**Excerpted text:**
———

Other factors further complicated the aftermath of Sadr’s move. An acrimonious and prolonged standoff between Iraq’s two main Kurdish parties, the KDP and the Patriotic Union of Kurdistan (PUK), over the nomination of a president allowed the country’s two Shia camps to exploit this Kurdish division to their advantage. While Sadr gained the KDP’s backing by in return supporting their presidential nominee, Rêber Ahmed, the CF secured the support of the PUK by standing behind the nomination of incumbent president, Barham Salih. In truth, only the Sunnis remained a reasonably cohesive force during this period under the leadership of Mohammed al-Halbousi.

The Coordination Framework is by no means a coherent singular entity, and bickering among its multiple factions, all of which were chafing against the heavy-handedness of al-Maliki, produced confusing strategies.

The CF, meanwhile, is by no means a coherent singular entity, and bickering among its multiple factions, all of which were chafing against the heavy-handedness of al-Maliki, produced confusing strategies. Foolishly, instead of working to win the KDP and al-Halbousi to their side, the CF tried to intimidate them into abeyance by welcoming a Federal Supreme Court ruling annulling the legality of Kurdish contracts with oil companies and by accusing the KDP of dealing with Israel. They also accused al-Halbousi of being subservient to the UAE and other Gulf states and tried to whip up Sunni opposition in his home base of Anbar Province. None of these threats ended up achieving the CF’s goals, however, as the KDP and the Sovereignty Alliance maintained their relationship with Sadr. And although Iran stayed behind the scenes, the commander of the country’s Quds Force military unit, Esmail Qaani, was often in Baghdad at the time, demonstrating the Islamic Republic’s confidence that wherever the chips may fall, Iran will still have a major say in Iraq’s affairs as long as its Shia religious parties, under various guises and names, control the state.

———

**Data records:**
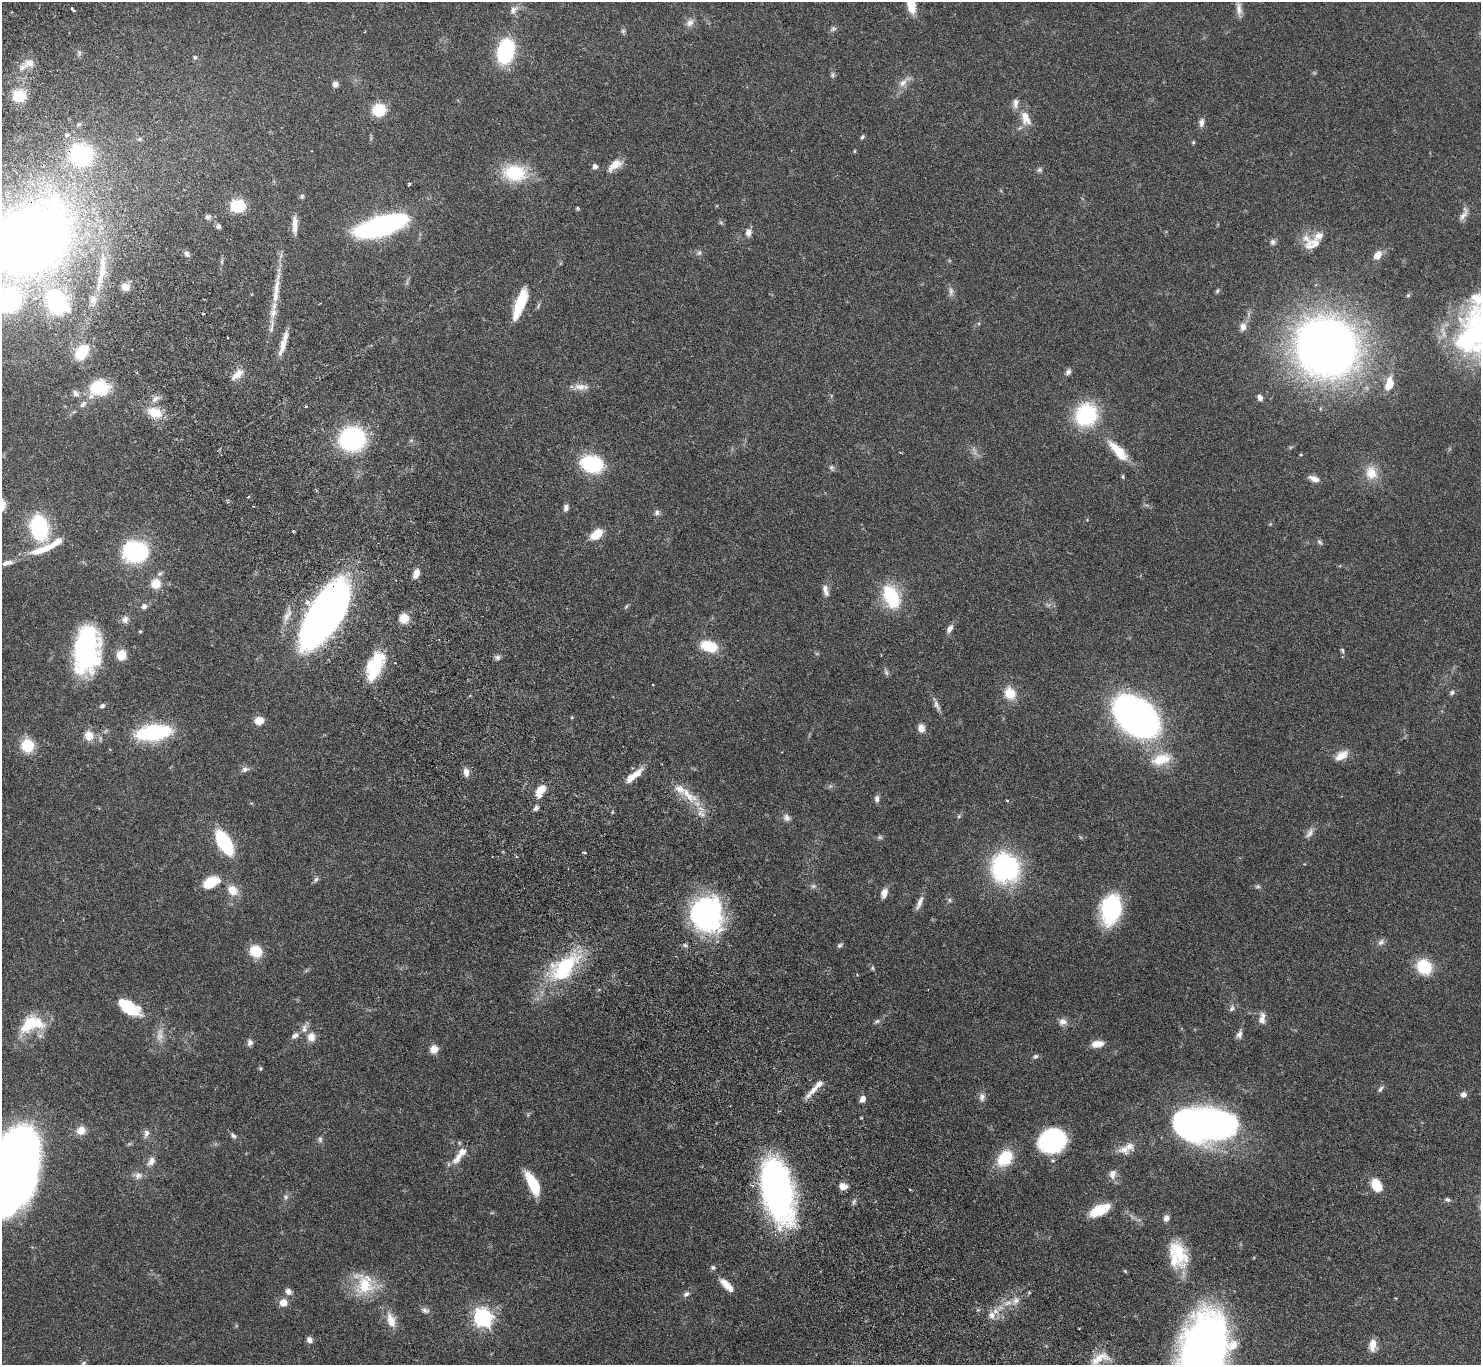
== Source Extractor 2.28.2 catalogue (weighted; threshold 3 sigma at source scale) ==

———

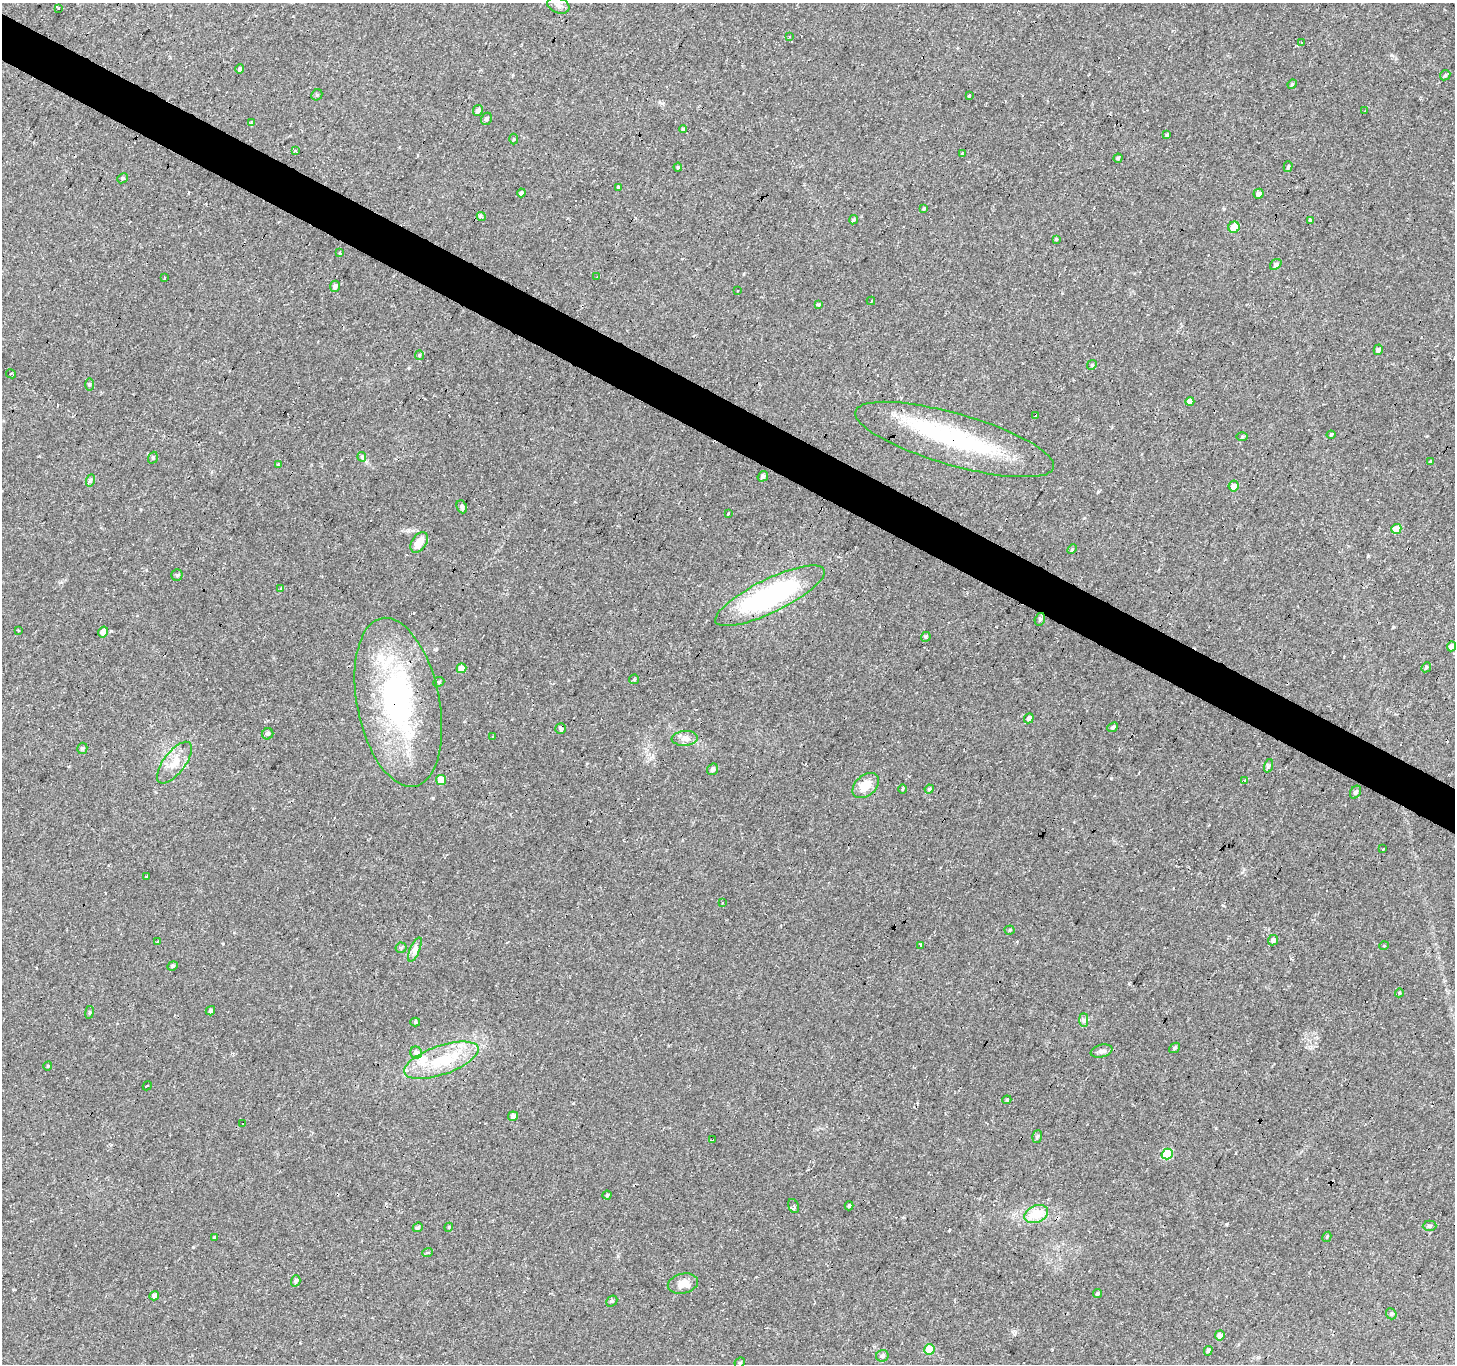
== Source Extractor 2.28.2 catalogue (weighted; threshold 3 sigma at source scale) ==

———

**What you will do:**
1. Reproduce word for word the part of the passage on Iraq's political standoff starting at "Other factors further" and ending at "of Mohammed al-Halbousi.".
2. In the passage on Iraq's political standoff, whose presidential nomination did the CF back to secure the PUK's support?
The records are unrelated to the passage on Iraq's political standoff.

**Responses per task:**
1.
Other factors further complicated the aftermath of Sadr’s move. An acrimonious and prolonged standoff between Iraq’s two main Kurdish parties, the KDP and the Patriotic Union of Kurdistan (PUK), over the nomination of a president allowed the country’s two Shia camps to exploit this Kurdish division to their advantage. While Sadr gained the KDP’s backing by in return supporting their presidential nominee, Rêber Ahmed, the CF secured the support of the PUK by standing behind the nomination of incumbent president, Barham Salih. In truth, only the Sunnis remained a reasonably cohesive force during this period under the leadership of Mohammed al-Halbousi.

2. Barham Salih, the incumbent president.